Recorded data:
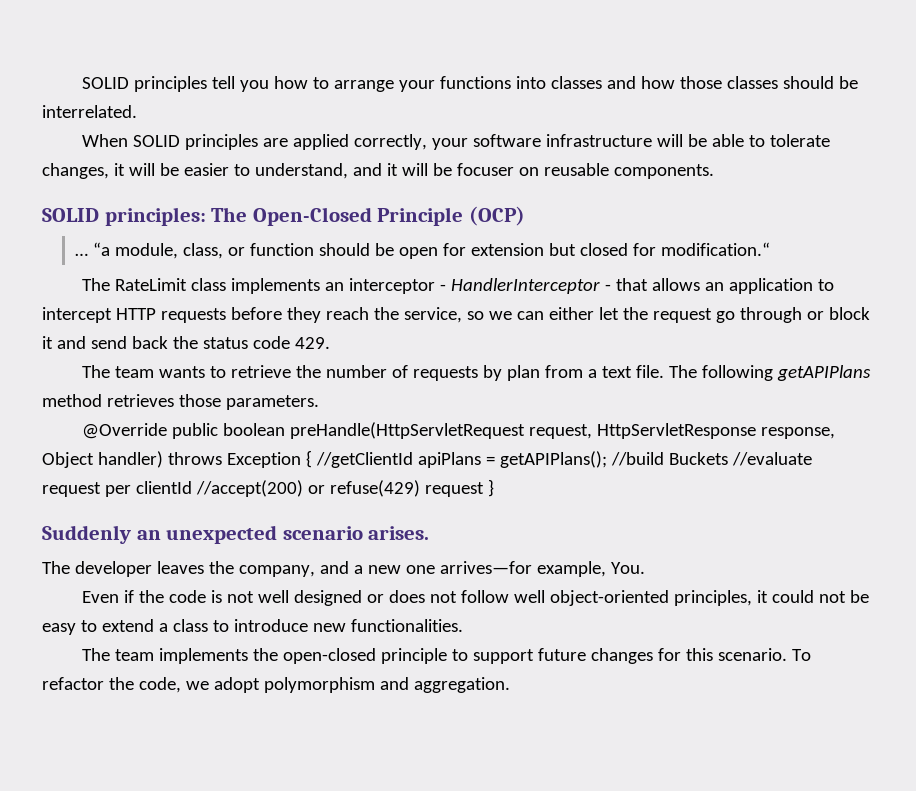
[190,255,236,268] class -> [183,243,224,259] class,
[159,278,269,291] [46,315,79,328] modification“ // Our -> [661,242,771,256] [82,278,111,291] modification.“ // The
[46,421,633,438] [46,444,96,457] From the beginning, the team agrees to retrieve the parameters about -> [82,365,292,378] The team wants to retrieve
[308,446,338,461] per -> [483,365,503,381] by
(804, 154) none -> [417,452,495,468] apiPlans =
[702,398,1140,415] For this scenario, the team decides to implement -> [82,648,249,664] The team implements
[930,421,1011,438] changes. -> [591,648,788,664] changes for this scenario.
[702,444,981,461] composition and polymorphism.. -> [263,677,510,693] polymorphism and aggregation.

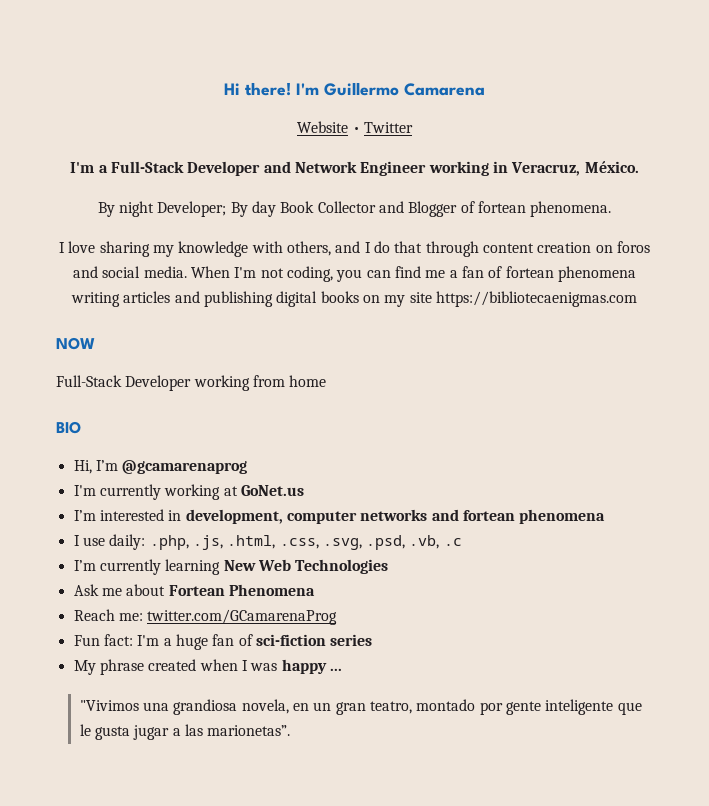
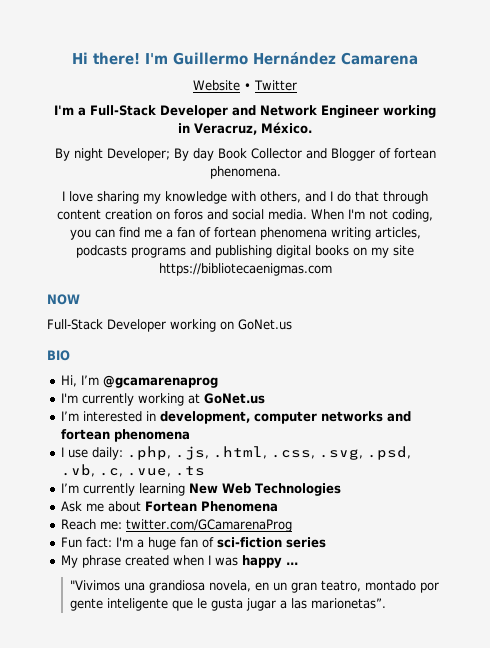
(399, 89) none -> [253,52,336,65] Hernández
[123,291,171,303] articles -> [374,227,421,239] [76,245,186,258] articles, podcasts programs
[252,375,327,387] from home -> [220,319,292,330] on GoNet.us
[443,538,462,546] .c -> [99,466,206,477] .c, .vue, .ts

Written task: Scan the entries above for the string "scenario", and copy every line where it turns up.

Result for this exercise:
[702,398,1140,415] For this scenario, the team decides to implement -> [82,648,249,664] The team implements
[930,421,1011,438] changes. -> [591,648,788,664] changes for this scenario.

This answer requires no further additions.